Amīnah set out with her sons, her newlywed sister and brother-in-law and several other from Hardīn, bound for Beirut where they would travel to Marseille and then on to Cherbourg where, on 10 April 1912, they boarded the Titanic as third class passengers (joint ticket number 2661 which cost £15, 4s, 11d). Among the various relatives travelling with her was her cousin Thamīn Tannūs and her son As'ad.
On the night of the sinking Amīnah and her sons met up with Antūn and Sīlānah Yazbak who assisted her in handling her two boys whilst the party made their way to the upper decks. Aminah and her sons escaped in one boat and her sister in another. Antūn Yazbak was lost in the sinking.
Upon their rescue by the Carpathia and eventual arrival in New York, Amīnah and her sons were treated for shock and exposure. Coupled with that her boys had contracted measles. Following recuperation the party made their way to Pennsylvania to be reunited with family and friends.
Amīnah became known as Minnie in America and she settled with her husband and sons in Clearfield, Pennsylvania where her husband Jirjis (now George) operated a dry goods store. The couple would have a further two sons: Roy (1916-1990) and Daniel (1918-1986) (the 1920 census shows another two children, James b. 1917 and a daughter named Arael, b. 1919; what became of these two children is unknown).
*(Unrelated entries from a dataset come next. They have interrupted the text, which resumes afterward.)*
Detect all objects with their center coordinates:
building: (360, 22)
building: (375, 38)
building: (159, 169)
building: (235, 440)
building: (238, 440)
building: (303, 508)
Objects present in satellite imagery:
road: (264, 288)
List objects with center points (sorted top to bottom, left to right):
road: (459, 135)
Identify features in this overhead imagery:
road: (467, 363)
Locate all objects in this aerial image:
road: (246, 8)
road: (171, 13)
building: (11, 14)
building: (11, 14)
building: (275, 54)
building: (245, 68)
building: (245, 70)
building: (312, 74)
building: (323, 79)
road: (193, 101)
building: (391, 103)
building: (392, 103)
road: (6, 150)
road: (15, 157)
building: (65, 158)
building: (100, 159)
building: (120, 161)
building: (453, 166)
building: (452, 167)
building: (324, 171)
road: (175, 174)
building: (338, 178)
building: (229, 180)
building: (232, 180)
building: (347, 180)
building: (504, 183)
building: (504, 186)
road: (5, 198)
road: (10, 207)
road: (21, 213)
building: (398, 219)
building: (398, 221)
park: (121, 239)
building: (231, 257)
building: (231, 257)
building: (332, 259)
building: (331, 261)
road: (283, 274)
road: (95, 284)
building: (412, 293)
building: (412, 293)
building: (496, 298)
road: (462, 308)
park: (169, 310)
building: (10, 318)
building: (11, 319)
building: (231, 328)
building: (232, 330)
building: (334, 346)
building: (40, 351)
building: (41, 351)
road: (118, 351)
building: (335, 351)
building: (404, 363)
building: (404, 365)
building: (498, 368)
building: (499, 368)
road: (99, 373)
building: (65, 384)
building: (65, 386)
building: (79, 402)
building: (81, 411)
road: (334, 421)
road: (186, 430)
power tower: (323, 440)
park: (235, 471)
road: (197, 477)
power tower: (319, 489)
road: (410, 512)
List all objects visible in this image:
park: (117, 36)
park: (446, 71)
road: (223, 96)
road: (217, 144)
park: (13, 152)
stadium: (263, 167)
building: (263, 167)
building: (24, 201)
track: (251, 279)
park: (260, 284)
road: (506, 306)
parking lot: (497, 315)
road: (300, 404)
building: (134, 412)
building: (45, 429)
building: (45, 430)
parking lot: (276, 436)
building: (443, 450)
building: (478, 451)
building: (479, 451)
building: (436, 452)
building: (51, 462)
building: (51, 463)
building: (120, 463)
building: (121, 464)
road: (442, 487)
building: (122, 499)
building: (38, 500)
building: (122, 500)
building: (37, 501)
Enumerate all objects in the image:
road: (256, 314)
The family appear on the 1920 census together, still living in Clearfield. Unfortunately Amīnah became ill with tuberculosis in the early 1920s and, perhaps hoping that the Lebanese climate would be more suitable for her condition, she returned to her homeland to her family in Hardīn and never saw her husband and children again. She died around 1922.
Her widower George later moved himself and his children to Wilkes-Barre, Pennsylvania where he had family to help raise his children. He died in 1953.